I've spent about 7 hours on it thus far reaching the point where I've joined a school, and picked up a number of martial art moves (went with Scholar with the single sword style). Now I'm kind of directionless so I've been following the main quest a bit, and trying to learn some life skills (picking herbs and mining ore).
Evidently you have to buy food from other players since NPCs don't sell them, and you'll suffer if you go hungry. It's an interesting take on a player driven economy since I think players can set their own prices. I was tempted to learn how to cook to be self efficient but supposedly there are too many cooks already driving down food prices.
The system is pretty complex and nuanced so it probably requires a fair amount of time to be good at it, and the tutorial doesn't seem to cover the more advanced concepts very well (for example as a practitioner of calligraphy I can create pieces of calligraphy that are worth less than the materials that went into them... so I'm not sure what I should be doing with these things. I'm also suppose to be able to annotate martial arts manuals to make cultivation easier but I'm not sure if I can do it for techniques I'm already training in.)
I tend to have an obsessive personality so I've tried to stay away from MMOs. A WuXia themed MMO however was just too difficult to avoid at least trying out. Now that I've tried it, it really difficult for me not fixate on things like trying to max out all of the crafting and cultivation allowed per day, and just enjoy the scenery. This is further complicated by the fact that it requires a fair amount of work to pick up good "flying skills", and whenever I see a mountain top or a large pavilion I feel the need to reach the top to see what's there.
It's free for the first ten hours, and I think past that you can play for free 1 hour a day. The cost is negligible for the full version for me but I'm concerned about spending too much time on this since I can easily see the attraction.
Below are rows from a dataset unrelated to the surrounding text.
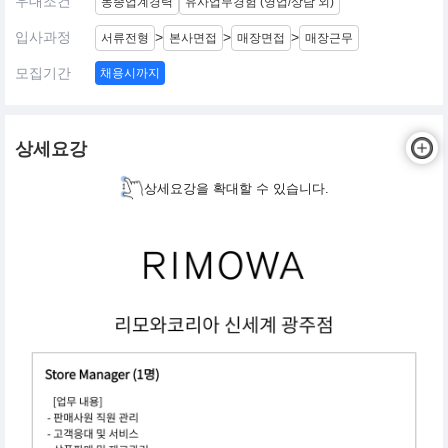
우대조건
동종업계경력
유사업무경험 (영업/상담 외)
입사과정
>
>
>
서류전형
본사면접
매장면접
매장근무
모집기간
채용시까지
상세요강
상세요강을 확대할 수 있습니다.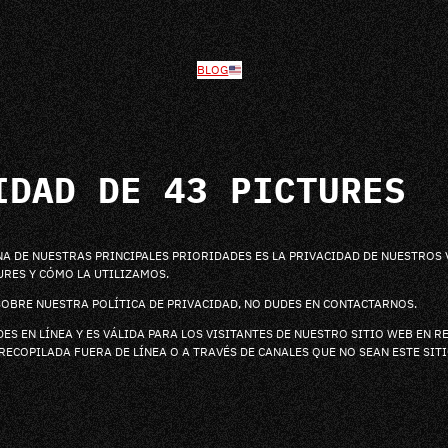
BLOG
IDAD DE 43 PICTURES
UNA DE NUESTRAS PRINCIPALES PRIORIDADES ES LA PRIVACIDAD DE NUESTROS
URES Y CÓMO LA UTILIZAMOS.
SOBRE NUESTRA POLÍTICA DE PRIVACIDAD, NO DUDES EN CONTACTARNOS.
DES EN LÍNEA Y ES VÁLIDA PARA LOS VISITANTES DE NUESTRO SITIO WEB EN
RECOPILADA FUERA DE LÍNEA O A TRAVÉS DE CANALES QUE NO SEAN ESTE SIT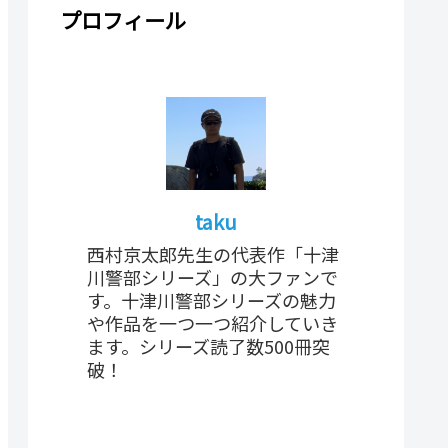
プロフィール
taku
西村京太郎先生の代表作「十津
川警部シリーズ」の大ファンで
す。十津川警部シリーズの魅力
や作品を一つ一つ紹介していき
ます。シリーズ読了数500冊突
破！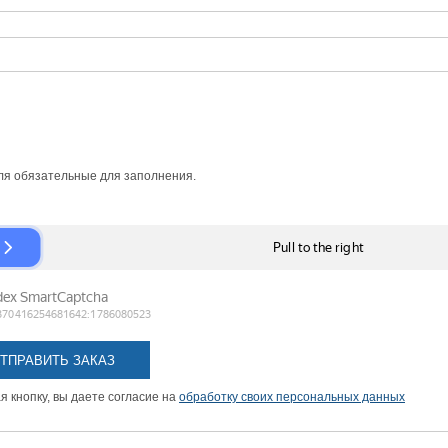
я обязательные для заполнения.
 кнопку, вы даете согласие на
обработку своих персональных данных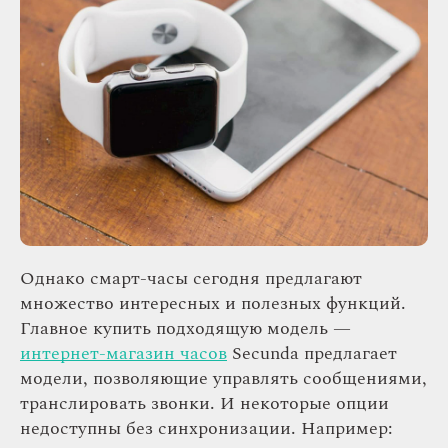
Однако смарт-часы сегодня предлагают
множество интересных и полезных функций.
Главное купить подходящую модель —
интернет-магазин часов
Secunda предлагает
модели, позволяющие управлять сообщениями,
транслировать звонки. И некоторые опции
недоступны без синхронизации. Например: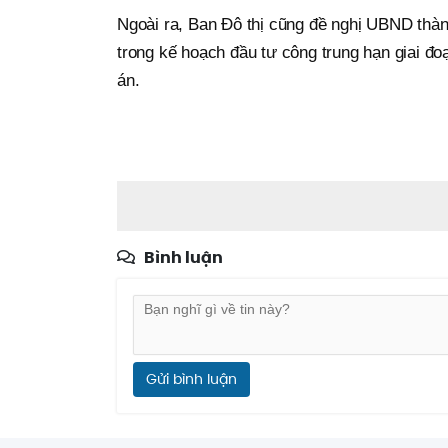
Ngoài ra, Ban Đô thị cũng đề nghị UBND thàn
trong kế hoạch đầu tư công trung hạn giai đ
án.
Bình luận
Gửi bình luận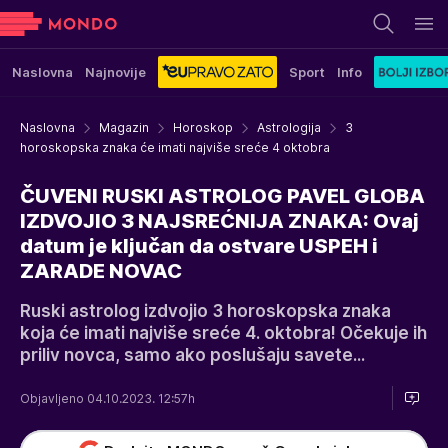
Naslovna
Najnovije
Sport
Info
Naslovna
Magazin
Horoskop
Astrologija
3
horoskopska znaka će imati najviše sreće 4 oktobra
ČUVENI RUSKI ASTROLOG PAVEL GLOBA
IZDVOJIO 3 NAJSREĆNIJA ZNAKA: Ovaj
datum je ključan da ostvare USPEH i
ZARADE NOVAC
Ruski astrolog izdvojio 3 horoskopska znaka
koja će imati najviše sreće 4. oktobra! Očekuje ih
priliv novca, samo ako poslušaju savete...
Objavljeno 04.10.2023. 12:57h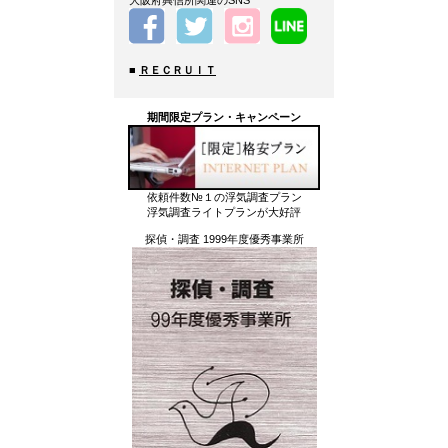
■
ＲＥＣＲＵＩＴ
期間限定プラン・キャンペーン
依頼件数№１の浮気調査プラン
浮気調査ライトプランが大好評
探偵・調査 1999年度優秀事業所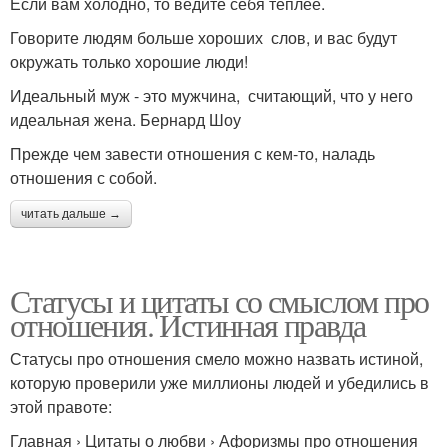
Если вам холодно, то ведите себя теплее.
Говорите людям больше хороших слов, и вас будут
окружать только хорошие люди!
Идеальный муж - это мужчина, считающий, что у него
идеальная жена. Бернард Шоу
Прежде чем завести отношения с кем-то, наладь
отношения с собой.
читать дальше →
Статусы и цитаты со смыслом про
отношения. Истинная правда
Статусы про отношения смело можно назвать истиной,
которую проверили уже миллионы людей и убедились в
этой правоте:
Главная › Цитаты о любви › Афоризмы про отношения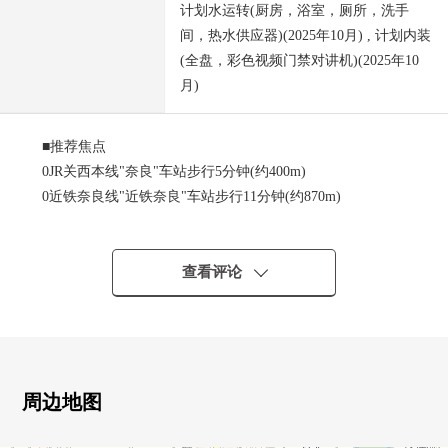
计划水运转(厨房，浴室，厕所，洗手
间，热水供应器)(2025年10月) , 计划内装
(全盘，彩色视频门禁对讲机)(2025年10
月)
■推荐焦点
0JR关西本线"奈良"车站步行5分钟(约400m)
0近铁奈良线"近铁奈良"车站步行11分钟(约870m)
0实际使用面积76.27平米(约23.07坪)
0阳台面积6.38平米(约1.92坪)
0有舒适的约20.5张塌塌米LDK
查看评论
■翻新内容(2025年10月)
・组合厨房，整体卫浴，厕所，盥洗台新制
・热水供应器新制
・Cross张替(墙，天花板)
周边地图
・地板张替(LDK，走廊，各西式房间)
・靠垫层张替(厕所，洗脸室)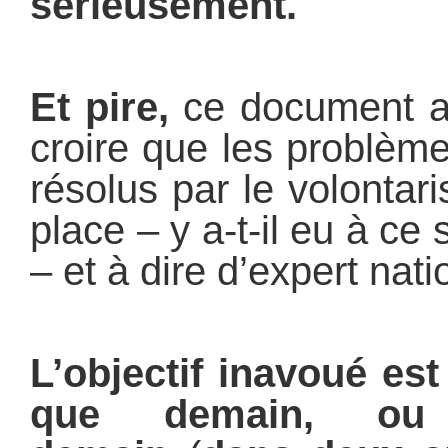
sérieusement.
Et pire,
ce document a 
croire que les problèm
résolus par le volontar
place – y a-t-il eu à ce 
– et à dire d’expert nati
L’objectif inavoué est
que demain, ou 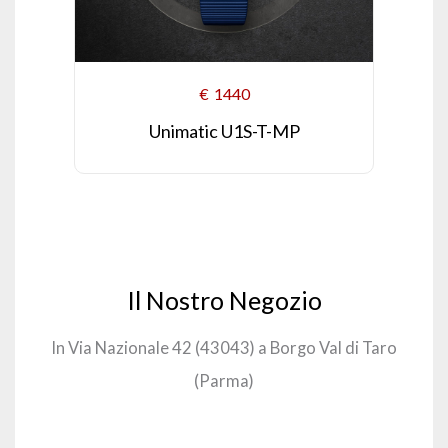
€
1440
Unimatic U1S-T-MP
Il Nostro Negozio
In Via Nazionale 42 (43043) a Borgo Val di Taro
(Parma)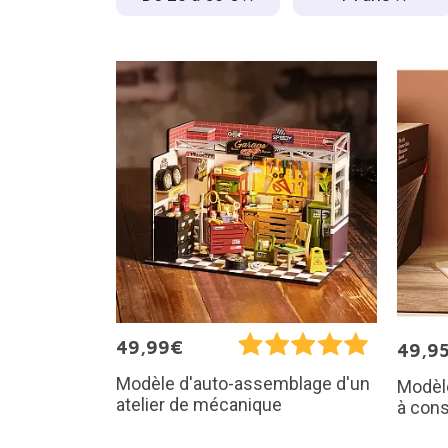
49,99€
49,9
Modèle d'auto-assemblage d'un
Modèle
atelier de mécanique
à con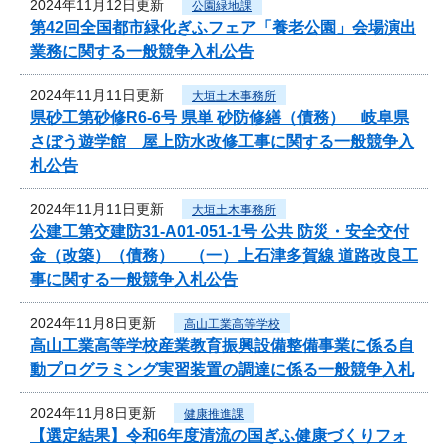
2024年11月12日更新
公園緑地課
第42回全国都市緑化ぎふフェア「養老公園」会場演出
業務に関する一般競争入札公告
2024年11月11日更新
大垣土木事務所
県砂工第砂修R6-6号 県単 砂防修繕（債務） 岐阜県
さぼう遊学館 屋上防水改修工事に関する一般競争入
札公告
2024年11月11日更新
大垣土木事務所
公建工第交建防31-A01-051-1号 公共 防災・安全交付
金（改築）（債務） （一）上石津多賀線 道路改良工
事に関する一般競争入札公告
2024年11月8日更新
高山工業高等学校
高山工業高等学校産業教育振興設備整備事業に係る自
動プログラミング実習装置の調達に係る一般競争入札
2024年11月8日更新
健康推進課
【選定結果】令和6年度清流の国ぎふ健康づくりフォ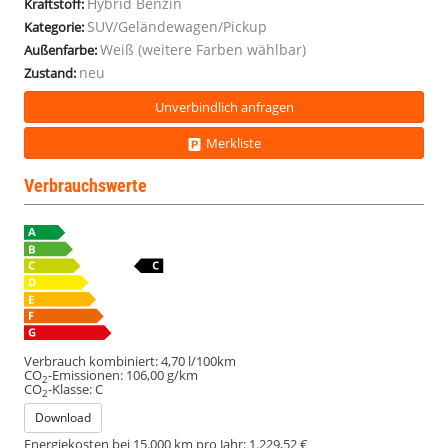
Hybrid Benzin
Kraftstoff:
SUV/Geländewagen/Pickup
Kategorie:
Weiß (weitere Farben wählbar)
Außenfarbe:
neu
Zustand:
Unverbindlich anfragen
Merkliste
Verbrauchswerte
Verbrauch kombiniert:
4,70 l/100km
CO
-Emissionen:
106,00 g/km
2
CO
-Klasse:
C
2
Download
Energiekosten bei 15.000 km pro Jahr:
1.229,52 €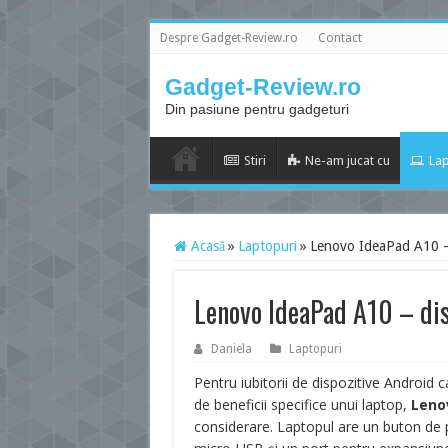
Despre Gadget-Review.ro
Contact
Gadget-Review.ro
Din pasiune pentru gadgeturi
Stiri
Ne-am jucat cu
Lap
Acasă
»
Laptopuri
»
Lenovo IdeaPad A10 – di
Lenovo IdeaPad A10 – disp
Daniela
Laptopuri
Pentru iubitorii de dispozitive Android c
de beneficii specifice unui laptop,
Leno
considerare. Laptopul are un buton de p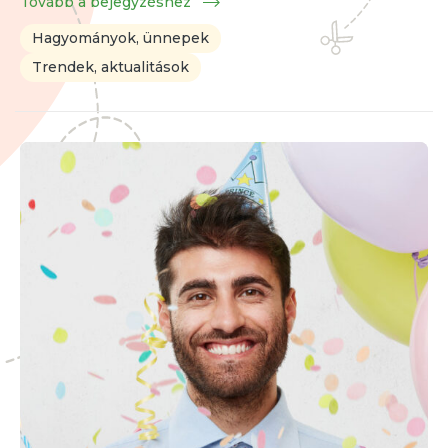
Tovább a bejegyzéshez
Hagyományok, ünnepek
Trendek, aktualitások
On the flip side it feel like I've avoided MMOs for far too long (last one I tried was over a decade ago), and that I should see what's out there just to stay current with technical developments... lest I become the guy complaining not being able to work these newfangled doohickeys... it's an interesting tech demo for UI design, 3D graphics, workflow and network capacity planning if nothing else... not that I need a rationalization.